Forse qualcuno ricorda i vecchi video di Andrea Diprè, prima che iniziasse la sua discesa agli inferi del trash: all’epoca, parliamo circa del 2012 ma sembra un secolo fa, l’avvocato riusciva ancora a spacciarsi per critico d’arte. Surreale, demenziale certo, ma soltanto un pochino di più dei televenditori di cui Ezio Greggio già faceva la parodia a Drive In negli anni Ottanta. Insomma Diprè vendeva a caro prezzo degli spazi promozionali sui suoi canali satellitari, rivolgendosi ad aspiranti artisti dei quali tesseva lodi sperticate.
E fu allora che vedendo la sua storica intervista al compianto Osvaldo Paniccia, autore del dipinto “Natura morta con gamberi”, ebbi un’illuminazione: io sono Osvaldo Paniccia. Osvaldo Paniccia è tutti noi. Dilettanti di talento, incompetenti determinati, uomini e donne mediamente straordinari o straordinariamente medi, alla ricerca giocosa e disperata di un po’ di visibilità.
E glielo scrissi, a Diprè. Gli scrissi che lui era la grande allegoria del nostro tempo. La società si era preparata da secoli all’avvento di Andrea Diprè: la sua opera di dissoluzione è insieme un compimento. La sua risposta non tardò: «Mi complimento con Lei per aver colto il senso più profondo della mia missione artistica. La mia, infatti, è l’idea dell’inautentico che diventa autentico».
Oracolare come suo solito, l’avvocato aveva certificato la validità della mia intuizione. Ma che cos’era precisamente questa intuizione? Era qualcosa che aveva a che vedere con la storia dell’industria culturale — una radicale trasformazione di cui abbiamo iniziato a renderci conto nell’ultimo decennio ma che in realtà opera da decenni, forse da secoli. E per spiegarlo bene dovrò prenderla molto alla lontana: dall’invenzione della stampa alla critica della società industriale, dal marketing antisistema alla coda lunga.
Nessuno poteva prevedere come sarebbero andate le cose. Per qualche secolo, tutto sembrava procedere in maniera lineare: innovazione tecnologica, investimenti crescenti, scale di produzione sempre più grosse e uniformizzazione dei prodotti.

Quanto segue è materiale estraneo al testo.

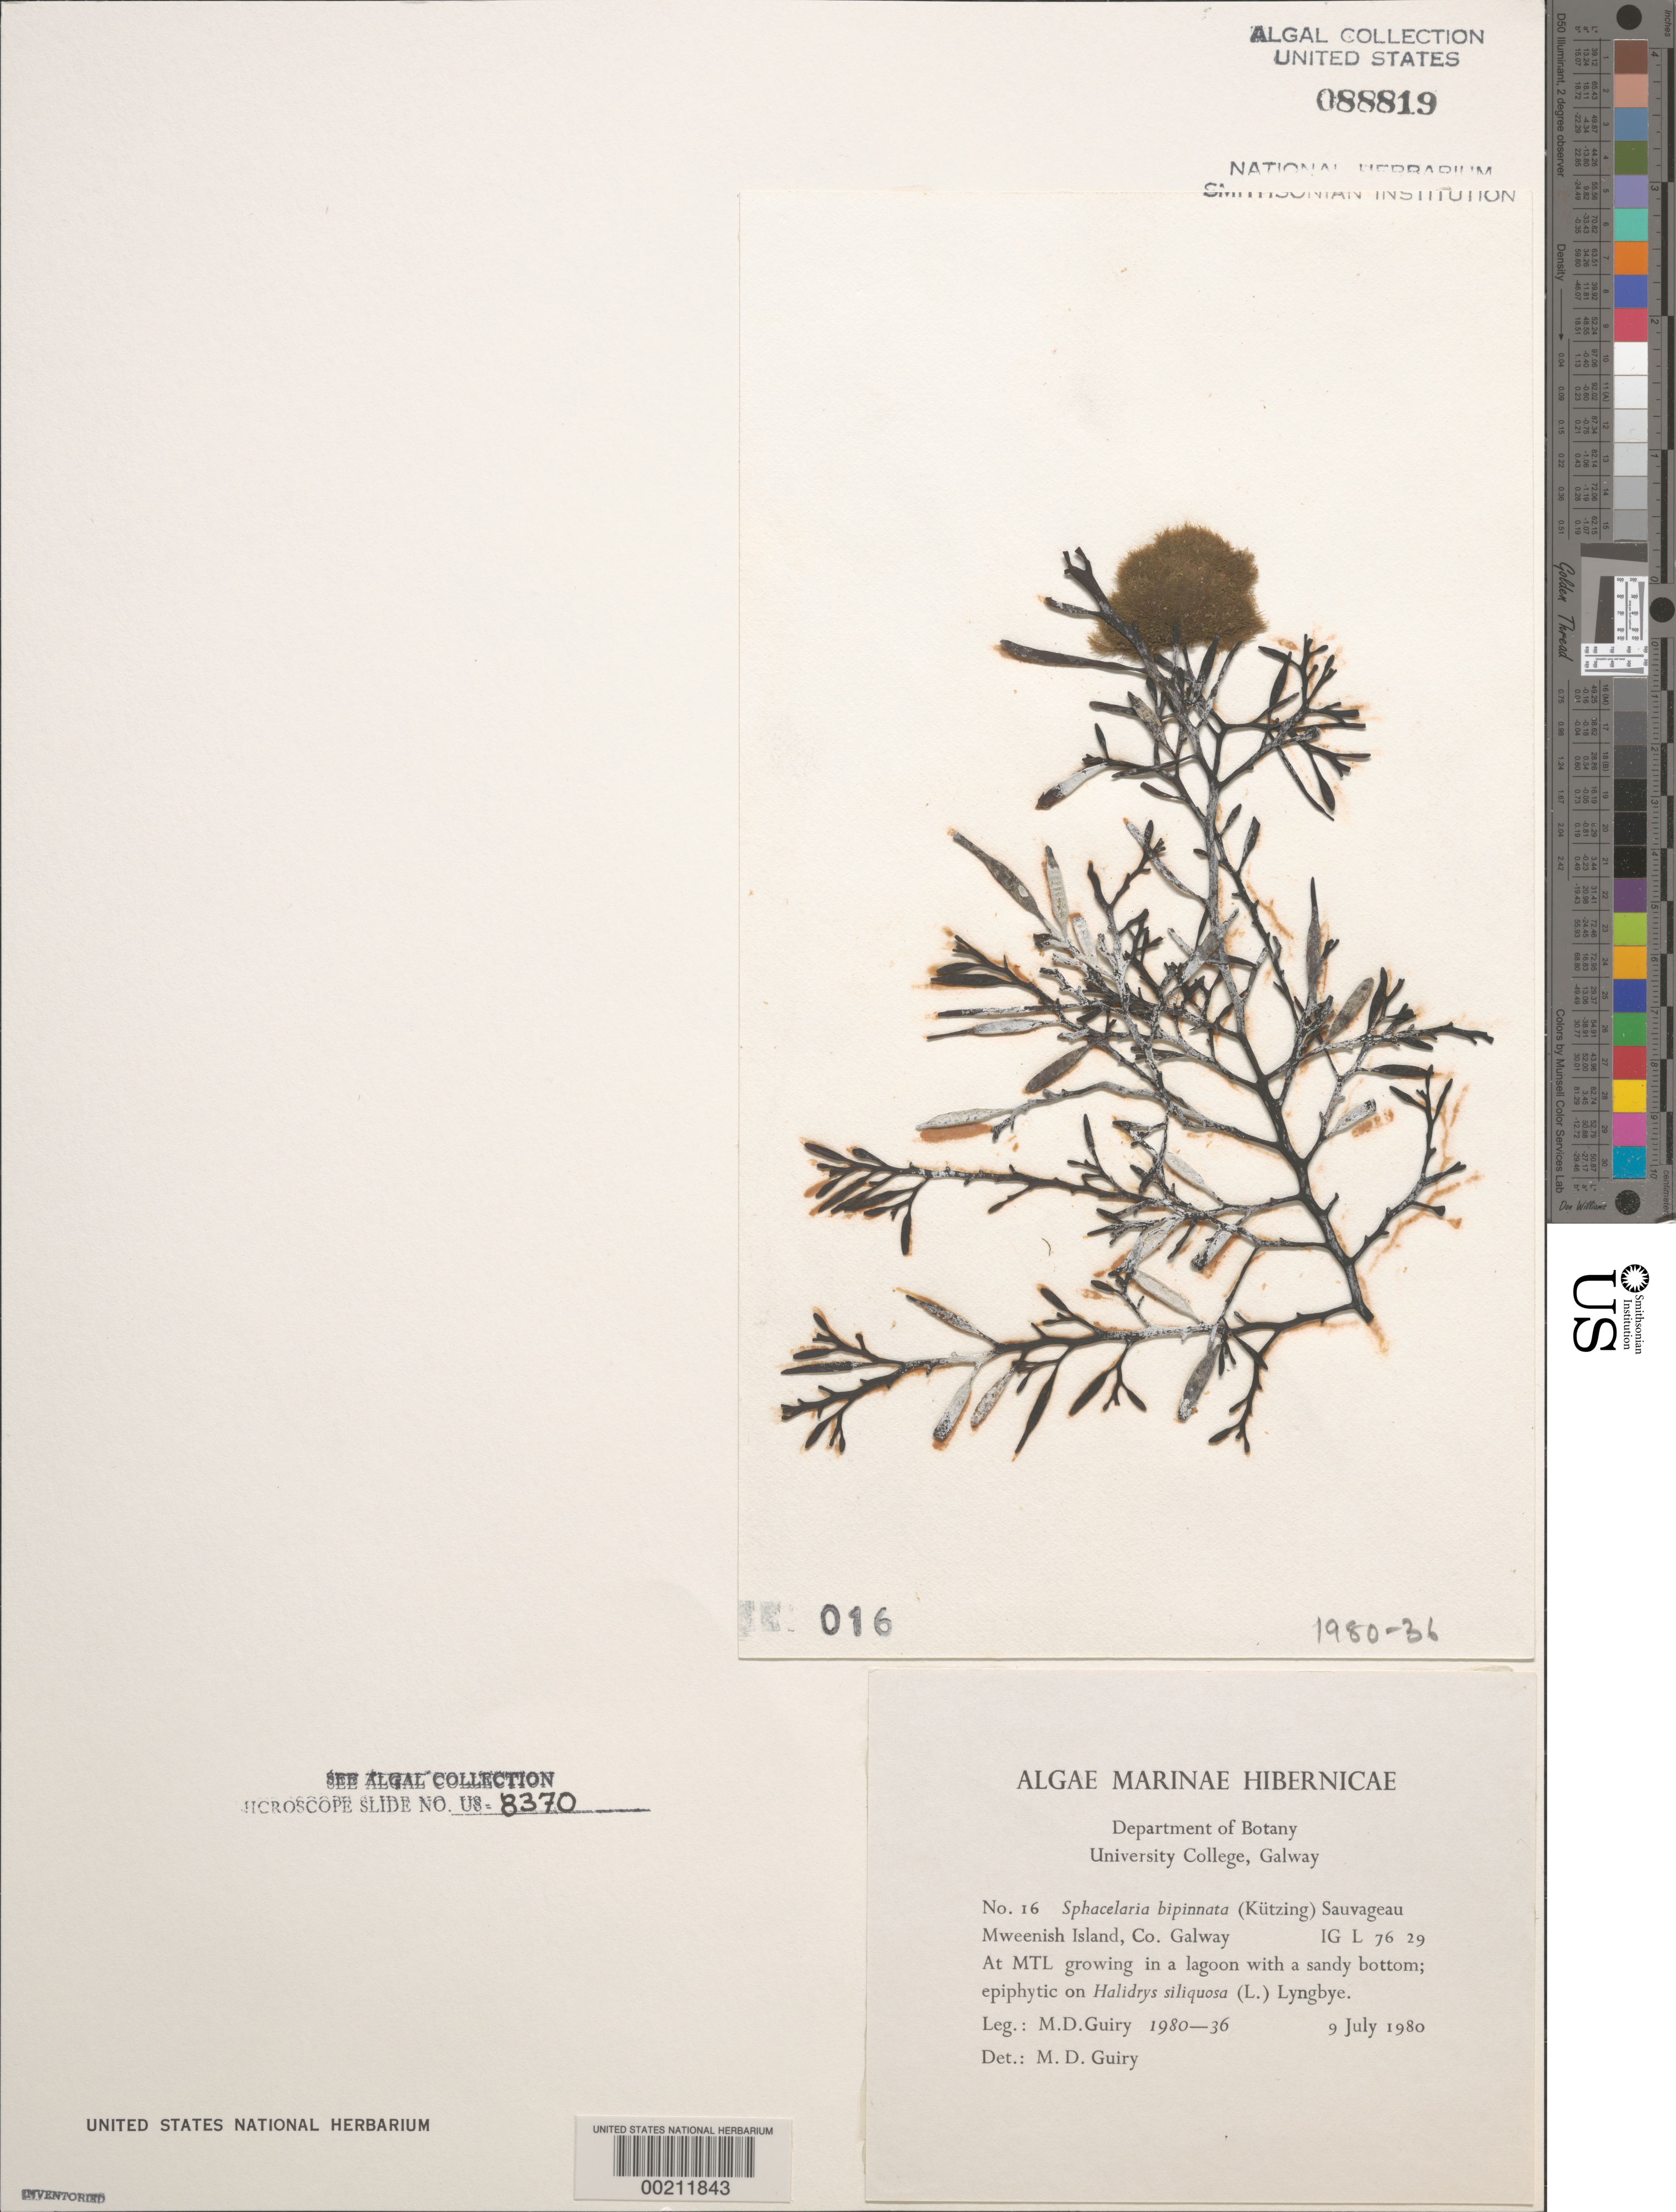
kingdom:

L’industria culturale nasce quando un certo Johann Gutenberg, ingegnoso imprenditore di formazione orafo e coniatore di monete, nel 1450 a Magonza s’associa all’incisore Peter Schöffer e al banchiere Johann Fust per fondare una tipografia, portando con sé due buone idee: il torchio e i caratteri mobili.
Nel 1455, Gutenberg stampa la sua celebre Bibbia latina in 180 copie. Sebbene considerevolmente meno cara di un manoscritto (che all’epoca costava pressappoco come una fattoria) il prezzo comunque elevato di 30 fiorini ne riserva l’acquisto a monasteri, università e borghesi agiati. Negli anni seguenti, tuttavia, la domanda si espande e così diminuiscono i costi di produzione: il circolo è virtuoso. Ai caratteri mobili in legno Gutenberg preferisce presto quelli in piombo, antimonio e stagno, più cari ma anche più resistenti, e perciò ammortizzabili sulle grandi tirature: la stampa raffredda velocemente e resiste meglio alla pressione esercitata dal torchio.